The present study has also some limitations. Firstly, since the study population included selected patients, it is possible that the sample is unrepresentative of older population hospitalized with hip fracture. Secondly, the retrospective design did not allow to systematically collect further information for example about: type of fracture, mechanism of injury, ASA score, delirium motor subtypes (hyperactive, hypoactive, mixed), analgesic and sedative treatments, or other potential post-operative complications. Finally, the study population was relatively small, and the patients were recruited from a single hospital. Therefore, larger prospective multicenter studies are needed to confirm and validate these findings.

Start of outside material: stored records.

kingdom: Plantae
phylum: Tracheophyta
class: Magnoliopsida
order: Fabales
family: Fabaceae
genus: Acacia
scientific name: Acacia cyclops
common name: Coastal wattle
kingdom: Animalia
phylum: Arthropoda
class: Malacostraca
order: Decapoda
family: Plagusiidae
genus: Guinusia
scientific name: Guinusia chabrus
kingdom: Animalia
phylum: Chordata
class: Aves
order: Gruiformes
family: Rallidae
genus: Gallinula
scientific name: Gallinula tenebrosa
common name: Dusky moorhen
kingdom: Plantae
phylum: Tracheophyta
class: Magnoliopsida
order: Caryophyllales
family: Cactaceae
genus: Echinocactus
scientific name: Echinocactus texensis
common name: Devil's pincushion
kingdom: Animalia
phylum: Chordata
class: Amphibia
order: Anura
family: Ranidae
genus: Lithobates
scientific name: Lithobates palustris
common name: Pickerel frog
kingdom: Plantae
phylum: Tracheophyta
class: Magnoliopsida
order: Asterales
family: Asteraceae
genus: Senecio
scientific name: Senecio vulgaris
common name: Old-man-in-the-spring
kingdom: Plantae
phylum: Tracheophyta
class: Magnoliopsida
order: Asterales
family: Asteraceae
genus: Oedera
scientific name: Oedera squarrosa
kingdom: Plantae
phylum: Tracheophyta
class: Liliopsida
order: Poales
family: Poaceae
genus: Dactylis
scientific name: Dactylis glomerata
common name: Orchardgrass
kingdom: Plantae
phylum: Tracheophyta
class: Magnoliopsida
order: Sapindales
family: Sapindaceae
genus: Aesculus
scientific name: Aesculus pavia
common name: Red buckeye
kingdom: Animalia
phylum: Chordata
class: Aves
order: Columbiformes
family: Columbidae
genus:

In conclusion, the care of hospitalized older adults with hip fracture, who are at risk for delirium, requires a collaborative multidisciplinary effort involving geriatricians, orthopedic surgeons, anesthesiologists, and nurses. The CGA-based MPI, collected at hospital admission, might be a sensitive tool to early identify subjects at risk to develop pre-operative delirium and thus could represent a crucial step toward individualized decision making.